Annual Hesburgh Lecture Examines the Challenges of Peacebuilding
While global violence has pervaded the nation’s consciousness for nearly 20 years, violence closer to home has become up-close and personal for Americans, according to George A. Lopez, this year’s Hesburgh lecturer at Sacred Heart University.
Recently, a standing-room-only crowd of students, faculty and community members filled the Forum at the Frank and Marisa Martire Business & Communications Center for the annual Hesburgh Alumni Lecture. The Department of Catholic Studies co-presented Lopez’s talk, “The Challenges of Peacebuilding in a World of Violence,” with the Human Journey Colloquia Series and the Notre Dame Club of Fairfield County (NDCFC). Gary L. Rose, professor and chair of SHU’s Department of Government, Politics and Global Studies, was the moderator and introduced Lopez. Jeff Nichols, of the NDCFC, also offered a few brief words.
Lopez is the Hesburgh Professor Emeritus of Peace Studies at the Kroc Institute for International Peace Studies, University of Notre Dame. He is also one of the world’s ranking experts on economic sanctions, peacebuilding, the United Nations and various peace-related issues. Since the early 1990s, Lopez has advised various international agencies and governments about sanctions issues, ranging from limiting their humanitarian impact to the design of targeted financial penalties. His talk aimed to examine how we can move from being paralyzed by world violence to a state of understanding and action.
Speaking to the mostly student-aged audience, Lopez noted that today’s young people “have known nothing other than consciousness in a time of global conflict” and that this generation is “caught in this with little discussion about the good things happening across the globe.” He asked, “How can we reduce violence or approach it in a way that brings healing?”
Certainly, there is violence all around us. Examples called out by the audience included the recent mass murder in Las Vegas, systemic violence against certain communities, human trafficking and ethnic, religious and geographic conflict (what Lopez called “the dynamic of the other”).
“We’re in a world of Sneetches (Dr. Seuss’ storybook characters who practiced exclusion), wherein the nature of violence has changed from big wars” to community level acts, Lopez said. There is a growing, global list of communities in violent conflict and it’s much more traumatizing, which creates bigger challenges, he said. “As such, the nature of peace must have to change.”
Lopez put forth three approaches to a different kind of peacebuilding: 1) Peacebuilders must think, plan and act more strategically; 2) conflict resolution must give way to conflict transformation; and 3) peacebuilding demands links between community insiders and outsiders working in our inter-connected nation and world.

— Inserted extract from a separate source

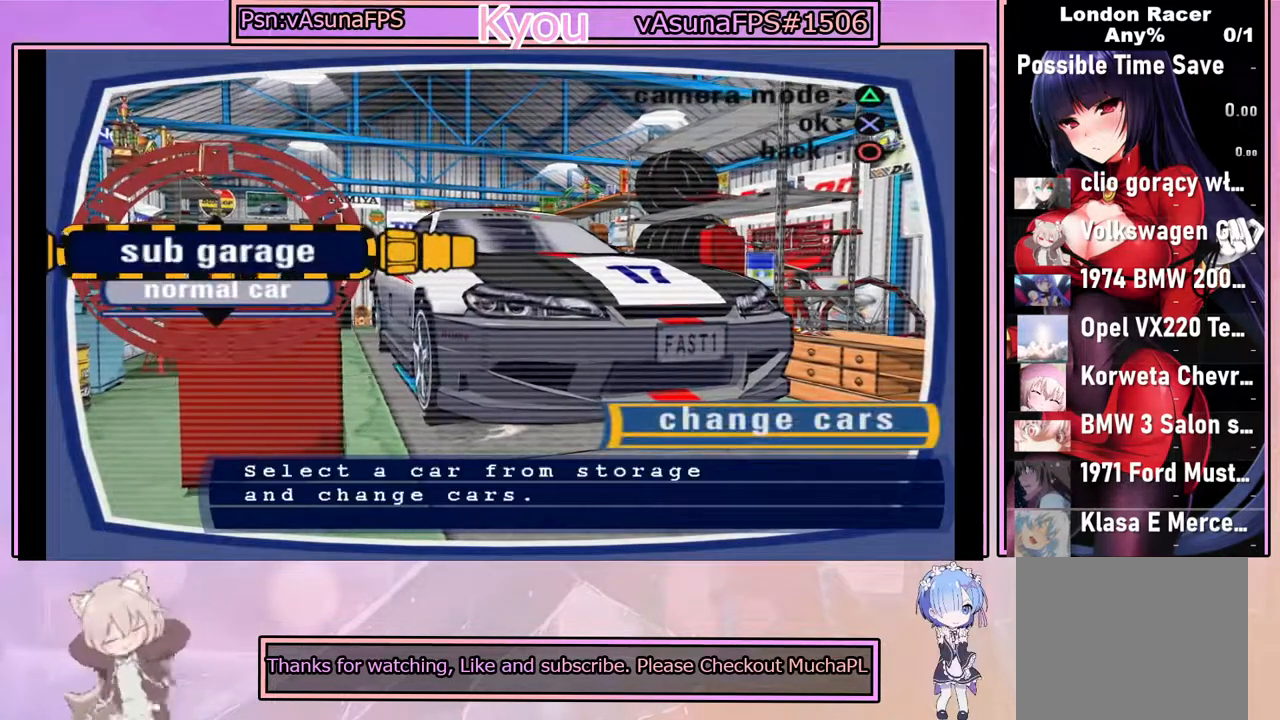
{"buttons": [], "left_stick": "center", "events": []}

He explained that strategic peacebuilding requires a process he identified as SAT: Structural changes, such as new institutions, policies and big patterns of communal life that are transformational; Attitudinal changes, like influencing leaders, relational and identity-based groups, along with identifying educational and religious areas for engagement and change; and Transactional changes, maximizing the insider-outsider links, to eliminate borders. “We need to aim for conflict transformation—building dialogue and relationships among unequal parties as a long-term process,” Lopez said.
Specific peacebuilding that must come about, offered Lopez, includes intercommunal and interfaith dialogues, economic rebuilding and opportunity creation, accountability for violence and crimes, rule of law promotion, human rights implementation, managing post-conflict trauma, increased educational opportunity and community conflict handling, policing and transformation.
All these goals translate to a need for people to carry out the mission. “It’s no longer about the elites, but people in the community. There’s a piece of peacebuilding for everyone, either avocational or vocational,” Lopez said. Specifically, he explained, there’s a need for religious peacebuilders (clerics, theologians); educators to rebuild school systems and curriculums; health-care professionals of all types; legal professionals (lawyers, judges); community policing and police as peace officers; economic planners, investors and entrepreneurs; social workers and child psychologists to assist with trauma recovery; and arts people (music, theater and other creative arts).
In concluding his talk, Lopez asked the audience to consider, “Where do YOU fit in? What inspiring, connecting and inventing can you do? How can you be transformational? How can you become a ‘without borders’ person?”